Abstract
Background:
Alzheimer's disease (AD), as a neurodegenerative condition, is one of the leading causes of dementia. Our study aims to explore the key genes of Xingnaojing (XNJ) for treatment of AD by integrated microarray analysis and network pharmacology.
Methods:
The differentially expressed genes (DEGs) were identified in AD compared with normal control. According to these DEGs, we performed the functional annotation, protein-protein interaction (PPI) network construction. The network pharmacology was used to explore the potential targets of XNJ in the treatment of AD. The expression level of selected candidate genes was validated by quantitative real-time polymerase chain reaction (qRT-PCR).
Results:
A total of 1,424 DEGs (620 genes were upregulated and 804 genes were downregulated) between AD and normal control were obtained. The functional annotation results displayed that neuroactive ligand-receptor interaction, regulation of actin cytoskeleton, Estrogen signaling pathway and notch signaling pathway were significantly enriched pathways in AD. Comparing the target genes of four active ingredients, a total of 16 shared genes were found.
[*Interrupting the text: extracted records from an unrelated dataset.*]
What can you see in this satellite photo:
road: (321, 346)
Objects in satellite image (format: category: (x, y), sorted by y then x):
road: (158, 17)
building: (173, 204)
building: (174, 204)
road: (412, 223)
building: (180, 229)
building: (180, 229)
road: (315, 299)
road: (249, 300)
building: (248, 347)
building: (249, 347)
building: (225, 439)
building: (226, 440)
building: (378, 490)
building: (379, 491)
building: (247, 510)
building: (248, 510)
Among which, HTR2A and ADRA2A were also enriched in pathway of neuroactive ligand-receptor interaction. The expression of 4 DEGs (SORCS3, HTR2A, NEFL, and TAC1) was validated by qRT-PCR. Except for TAC1, the other 3 DEGs in AD were consistent with our integrated analysis.
Conclusions:
The results of this study may provide novel insights into the molecular mechanisms of AD and indicate potential therapeutic targets for AD.
Keywords:
Alzheimer's disease; differentially expressed genes; integrated analysis; network pharmacology.